Queues

A queue is a standard data structure that maintains a set of elements in some total order. A new element is added to the queue using the enqueue operation, which is also known as push or insert in some contexts. Because of the total order, some element of the queue is the most favorably ranked element. We can read this element using the peek operation. We can also remove this element from the queue using the dequeue operation, which is also known as pop or remove in some contexts.

We provision three types of queues in Calyx, which follow the same interface for ease of use. The frontend is implemented using the Calyx builder library, and the source code is heavily commented.

We first describe the shared interface and then detail the three types of queues.

Shared Interface

All queues in Calyx expose the same interface.

  • Input port cmd, a 2-bit integer. Selects the operation to perform:
    • 0: pop.
    • 1: peek.
    • 2: push.
  • Input port value, a 32-bit integer The value to push.
  • Register ans, a 32-bit integer that is passed to the queue by reference. If peek or pop is selected, the queue writes the result to this register.
  • Register err, a 1-bit integer that is passed to the queue by reference. The queue raises this flag in case of overflow or underflow.

FIFO

The most basic queue is the first in, first out (FIFO) queue: the most favorably ranked element is just the one that was added to the queue first.

Our queue frontend generates a simple FIFO in Calyx. The source code is available here.

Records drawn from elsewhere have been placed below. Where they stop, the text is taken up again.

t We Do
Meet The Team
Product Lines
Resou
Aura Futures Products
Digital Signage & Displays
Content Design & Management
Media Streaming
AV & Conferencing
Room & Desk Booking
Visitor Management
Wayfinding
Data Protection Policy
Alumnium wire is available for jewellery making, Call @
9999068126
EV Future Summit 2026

Internally, our FIFO queue is implemented as a circular buffer. One register marks the next element that would be popped, another marks the next cell into which an element would be pushed, and a third marks the number of elements in the queue. The control logic is straightforward, and proceeds in three parallel arms based on the operation requested.

PIFO

A more complex instance is the priority queue. At time of enqueue, an element is associated with a priority. The most favorably ranked element is the one with the highest priority. Two elements may be pushed with the same priority. A priority queue that is additionally defined to break such ties in FIFO order is called a push in, first out (PIFO) queue.

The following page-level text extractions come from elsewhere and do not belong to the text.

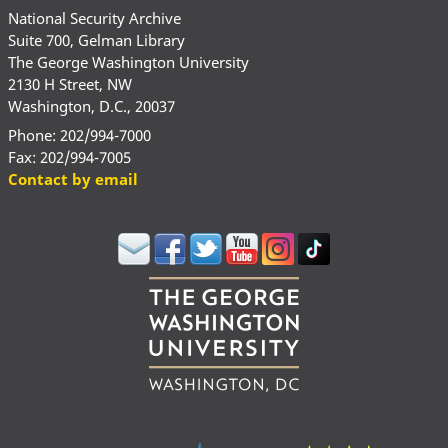
National Security Archive
Suite 700, Gelman Library
The George Washington University
2130 H Street, NW
Washington, D.C., 20037
Phone: 202/994-7000
Fax: 202/994-7005
Contact by email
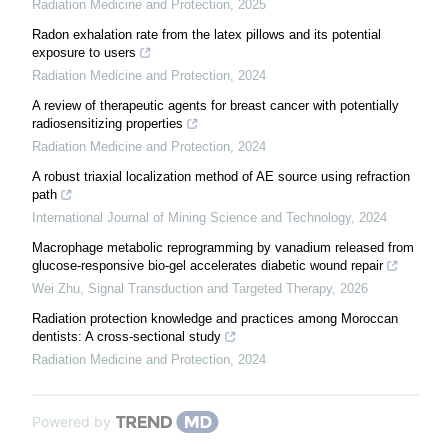
Radiation Medicine and Protection
,
2025
Radon exhalation rate from the latex pillows and its potential
exposure to users
Radiation Medicine and Protection
,
2024
A review of therapeutic agents for breast cancer with potentially
radiosensitizing properties
Radiation Medicine and Protection
,
2024
A robust triaxial localization method of AE source using refraction
path
International Journal of Mining Science and Technology
,
2024
Macrophage metabolic reprogramming by vanadium released from
glucose-responsive bio-gel accelerates diabetic wound repair
Wei Zhu
,
Signal Transduction and Targeted Therapy
,
2026
Radiation protection knowledge and practices among Moroccan
dentists: A cross-sectional study
Radiation Medicine and Protection
,
2024
Powered by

Our queue frontend generates a simple PIFO in Calyx; the source code is available here.

Curiously, our PIFO has a ranking policy "baked in": it partitions incoming elements into two classes, and tries to emit elements from those two classes in a round-robin fashion. The PIFO operates in a work-conserving manner: if there are no elements from one class and there are elements from the other, we emit an element from the latter class even if it is not its turn.

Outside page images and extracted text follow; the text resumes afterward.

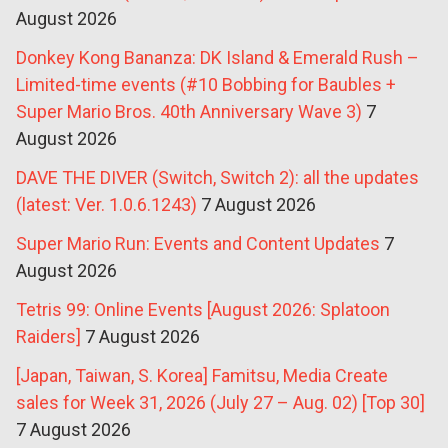
August 2026
Donkey Kong Bananza: DK Island & Emerald Rush –
Limited-time events (#10 Bobbing for Baubles +
Super Mario Bros. 40th Anniversary Wave 3)
7
August 2026
DAVE THE DIVER (Switch, Switch 2): all the updates
(latest: Ver. 1.0.6.1243)
7 August 2026
Super Mario Run: Events and Content Updates
7
August 2026
Tetris 99: Online Events [August 2026: Splatoon
Raiders]
7 August 2026
[Japan, Taiwan, S. Korea] Famitsu, Media Create
sales for Week 31, 2026 (July 27 – Aug. 02) [Top 30]
7 August 2026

Internally, our PIFO maintains two sub-queues, one for each class. It also has a boundary value, which informs its partition policy: elements less than the boundary go to the first class, and other elements go to the second class. Control logic for pushing a new element is straightforward. The control logic for peeking and popping is more subtle because this is where the round-robin policy is enforced. A register tracks the class that we wish to emit from next. The register starts arbitrarily, and is updated after each successful emission from the desired class. It is left unchanged in the case when the desired class is empty and an element of the other class is emitted in the interest of work conservation.

PIFO Tree

A PIFO tree is a tree-shaped data structure in which each node is associated with a PIFO. The PIFO tree stores elements in its leaf PIFOs and scheduling metadata in its internal nodes.

Pushing a new element into a PIFO tree involves putting the element into a leaf PIFO and putting additional metadata into internal nodes from the root to the leaf. A variety of scheduling policies can be realized by manipulating the various priorities with which this data is inserted into each PIFO. Popping the most favorably ranked element from a PIFO tree is relatively straightforward: popping the root PIFO tells us which child PIFO to pop from next, and we recurse until we reach a leaf PIFO. We refer interested readers to this research paper for more details on PIFO trees.

Our frontend allows for the creation of PIFO trees of any height, but with two restrictions:

  • The tree must be binary-branching.
  • The scheduling policy at each internal node must be round-robin.

See the source code for an example where we create a PIFO tree of height 2. Specifically, the example implements the PIFO tree described in ยง2 of this research paper.

Internally, our PIFO tree is implemented by leveraging the PIFO frontend. The PIFO frontend seeks to orchestrate two queues, which in the simple case will just be two FIFOs. However, it is easy to generalize those two queues: instead of being FIFOs, they can be PIFOs or even PIFO trees.